SU‐E‐J‐148: Correlation of Respiratory Motion between External Patient Surface and Internal Anatomical Landmarks

Abstract

Purpose: Current respiratory motion monitoring devices used for motion synchronization in radiotherapy provide only 1D respiratory signals over a specific region. Newer technology offers the possibility to monitor the entire patient skin 3D surface in real time. The main objective of this work was to study the correlation between external patient surface and internal anatomical landmarks. Methods: Ten patients with full 4D‐CT datasets were included. In addition, synchronized surfaces acquired by a Time of Flight (TOF) camera were acquired during these 4D‐CT acquisitions. Two experts manually identified anatomical landmarks in the thoracic region in each of the 4D‐CT volumes. These landmarks include tumour location as well as surrounding normal tissues. Finally, the correlation between the internal landmarks motion and external surface motion was calculated and evaluated for different regions (placement and size) of the patientˈs surface. Results: The best correlation was observed between the motion of the central regions of the abdominal (0.8 ±0.18) and the thoracic area (0.72 ± 0.12) and especially with internal landmarks such as the diaphragm and mediastinum structures, as well as the tumour location landmarks.
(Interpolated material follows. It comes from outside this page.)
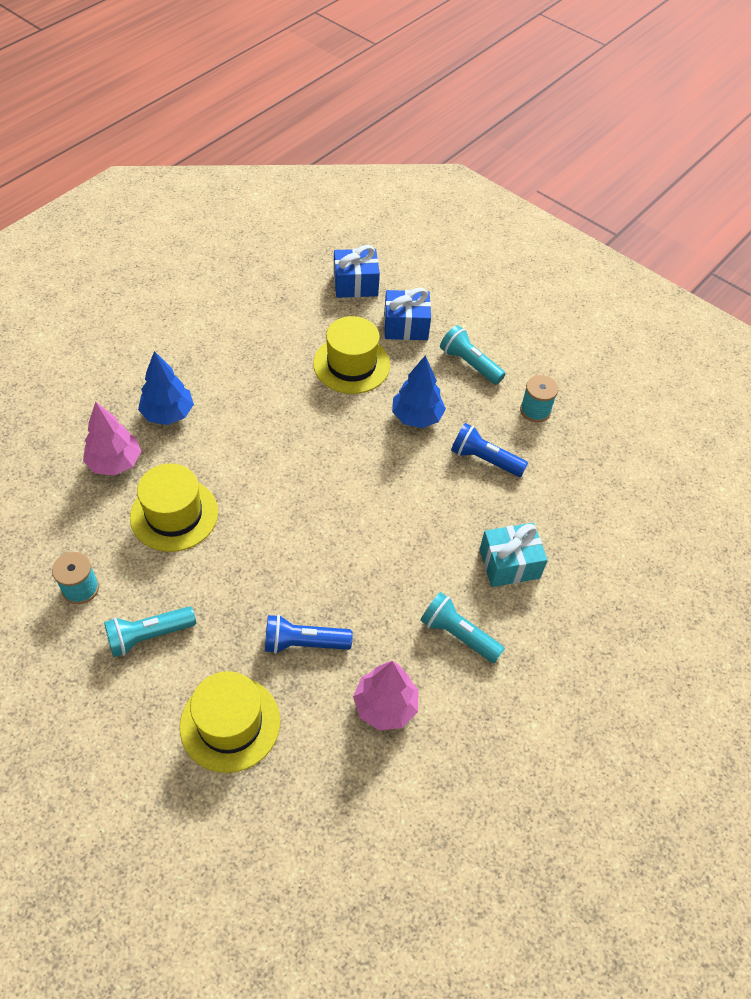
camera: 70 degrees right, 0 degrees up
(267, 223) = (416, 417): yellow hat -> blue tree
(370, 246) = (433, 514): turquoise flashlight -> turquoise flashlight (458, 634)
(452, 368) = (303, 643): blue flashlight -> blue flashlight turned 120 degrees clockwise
The worse correlation was found for internal landmarks that are not significantly affected by the respiratory motion such as the apex or the sternum (0.2 ± 0.18). Conclusions: Large correlation variability was observed when considering different patientsˈ external surface regions of interest and internal anatomical landmarks. The positioning of current devices used for respiratory motion synchronization may reduce such correlation by averaging the motion over correlated and poorly correlated external regions. The potential of capturing in real‐time the motion of the complete patient surface as well as choosing the surface area that best correlates with the internal motion will allow reducing such variability and associated errors in both respiratory motion synchronization and subsequent motion modeling processes.